Es cierto que Roma es una ciudad extrema, que amas o que odias. Cuando llegué aquí, veía todo de color de rosa, la típica vida italiana idílica y apasionada. Las decenas de estereotipos italianos se mezclan y aparecen a cada paso que das, en cada esquina y tu te sientes en una película de Benigni.
Pasadas unas semanas en la ciudad, vas descubriendo que no todo es tan de color de rosa, te das cuenta del caos de la ciudad, del tráfico, de que cada vez que cruzas por un paso de cebra o semáforo estas arriesgando tu vida, de que el transporte público no es tan bueno como tu pensabas, te acostumbras a ir como sardina en lata en el autobús o a esperarlo por cuarenta minutos un día de diario.
Tus pies empiezan a desear que la ciudad fuera asfaltada en vez de tener esos malditos adoquines que tantas veces te hacen torcerte el pie y que te hacen andar como una torcuata, y eso que yo no soy de tacones...
Por según que zonas, necesitas mucha paciencia y un equipo de rugby para pasar ya que hay ordas de turistas amontonados justo por donde tu quieres cruzar. Y olvídate de que te entre hambre o sed por el centro porque pagarás millones por una simple botella de agua.
Algunos italianos son muuuuy rancios. Te contestan mal o ni si quiera te contestan. Al saludarlos te miran como si fueras un bicho raro y pasan de largo sin hacer ni el menor amago de saludo.
Si tienes algún problema, tardas décadas en solucionarlo porque aquí parece ser que los relojes están prohibidos...Nueve días sin internet por un error de la compañía y unas veinticinco llamadas a atención al cliente me hicieron darme cuenta de esto.
Es en estos momentos cuando piensas "¿donde está la Roma de la que creía estar enamorada?"
Pero cuando menos te la esperas, aparece sonriendo y recordándote que está ahí.
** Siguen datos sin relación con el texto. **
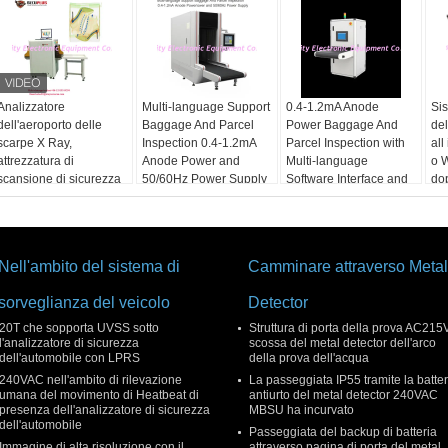
Analizzatore
Multi-language Support
0.4-1.2mA Anode
Sis
dell'aeroporto delle
Baggage And Parcel
Power Baggage And
del
scarpe X Ray,
Inspection 0.4-1.2mA
Parcel Inspection with
al
attrezzatura di
Anode Power and
Multi-language
o 
scansione di sicurezza
50/60Hz Power Supply
Software Interface and
dop
all'ago automatico del
12 Months After
segno
Services
Nell'ambito del sistema di
Camminare attraverso Metal
sorveglianza del veicolo
Detector
20T che sopporta UVSS sotto
Struttura di porta della prova AC215V
l'analizzatore di sicurezza
scossa del metal detector dell'arco
dell'automobile con LPRS
della prova dell'acqua
240VAC nell'ambito di rilevazione
La passeggiata IP55 tramite la batter
umana del movimento di Heatbeat di
antiurto del metal detector 240VAC
presenza dell'analizzatore di sicurezza
MBSU ha incurvato
dell'automobile
Passeggiata del backup di batteria
Immagine di alta risoluzione con il
attraverso pagina di porta del metal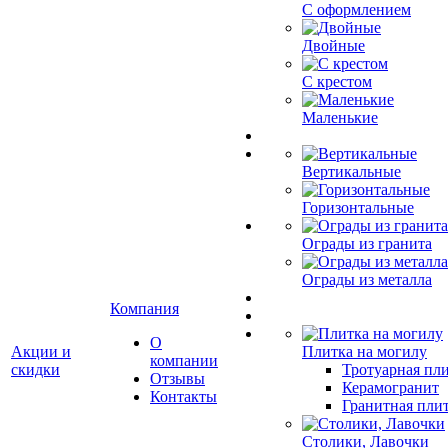
С оформлением
Двойные
С крестом
Маленькие
Вертикальные
Горизонтальные
Ограды из гранита
Ограды из металла
Компания
О
Акции и
Плитка на могилу
компании
скидки
Тротуарная пли
Отзывы
Керамогранит
Контакты
Гранитная плит
Столики, Лавочки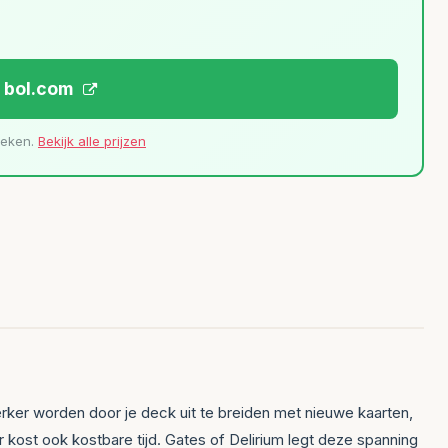
j bol.com
leken.
Bekijk alle prijzen
 sterker worden door je deck uit te breiden met nieuwe kaarten,
r kost ook kostbare tijd. Gates of Delirium legt deze spanning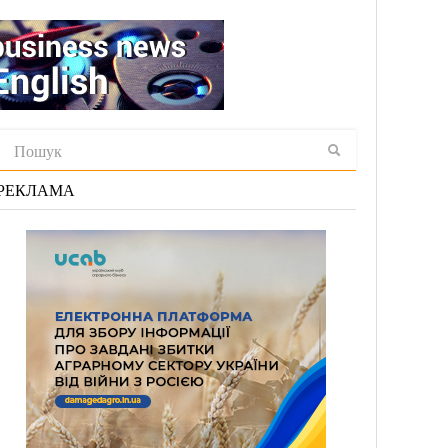
РЕКЛАМА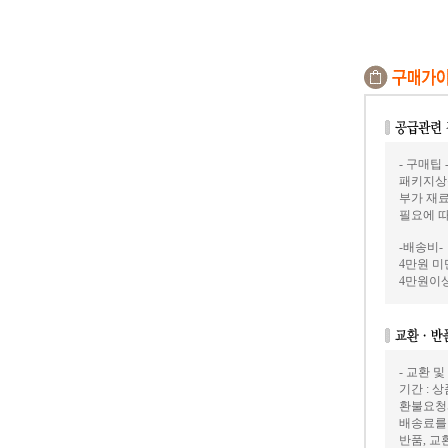
- 구매팁 
패키지상
부가 재료
필요에 
-배송비-
4만원 미만
4만원이상
- 교환 및
기간 : 
환불요청
배송료를
반품, 교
Unos niños pequeños jugando en un parque a los que te quedas embobada escuchando como hablan perfectamente ese idioma que tu estas aprendiendo, esa pastelera de barrio que te sonríe al atenderte y te regala un pequeño croisant como bienvenida al barrio a pesar de que ni tu la entiendes a ella ni ella te entiende a ti.
Ese arte por la buena comida, disfrutar de comprar los alimentos, cocinarlos, tomarte tu tiempo para ello, y después saborear cada bocado, sin olvidar esos dulces deliciosos que acaban con tu operación bikini.
Sentirte en el barrio como en casa, que los vecinos o los dependientes te digan "Buona giornata". Descubrir esos rincones tan especiales de barrio donde las cosas cuestan la mitad o menos que en el centro y donde el ambiente es puramente italiano.
Conocer gente nueva y darte cuenta que, igual que hay italianos rancios, también hay italianos muy agradables y divertidos. Empiezas a decir poco a poco frases en italiano y muchas otras veces a pensar e italiano pero, no aun con la suficiente seguridad como para decirlas en alto.
Llegas a casa después de un día duro, abres la ventana porque hace tanto calor que piensas que te va a dar un jamacuco y de repente suenan las campanas de la iglesia del barrio, escuchas los pájaros como salen asustados por el ruido y cuando todo acaba, tu vecina, con la ventana abierta también por el calor, empieza a tocar una preciosa canción al piano que te hace cerrar los ojos y pensar..."¡Que afortunada soy de estar aquí ahora!"
O simplemente, necesitas reconectar con la ciudad, con lo que tanto te gusta de ella, y te vas a dar un paseo por el centro, evitando las zonas mas turísticas o yendo a horas mas tranquilas, y te das cuenta de la belleza de la ciudad en la que vives, de que podrías pasar allí el resto de tu vida simplemente sentada en esa plaza, mirando el Pantheon, traspasando los muros del Coliseo imaginando lo que allí ocurría, cruzando el Tiber hasta el Trastevere y dejándote embelesar por la música de los artistas callejeros...
Entonces caes en la cuenta de que es lo que te llevó a esta ciudad, y no solo lo que te llevó hasta ella, si no lo que te atrapó y aun te atrapa, esa red invisible que te sujeta para que puedas vivir la experiencia plenamente.
Sin duda alguna, Roma, no basta una vida para conocerla. Hoy hace tres meses que llegué pero siento que aun queda tanto que hacer aquí que he decidido quedarme unos meses mas.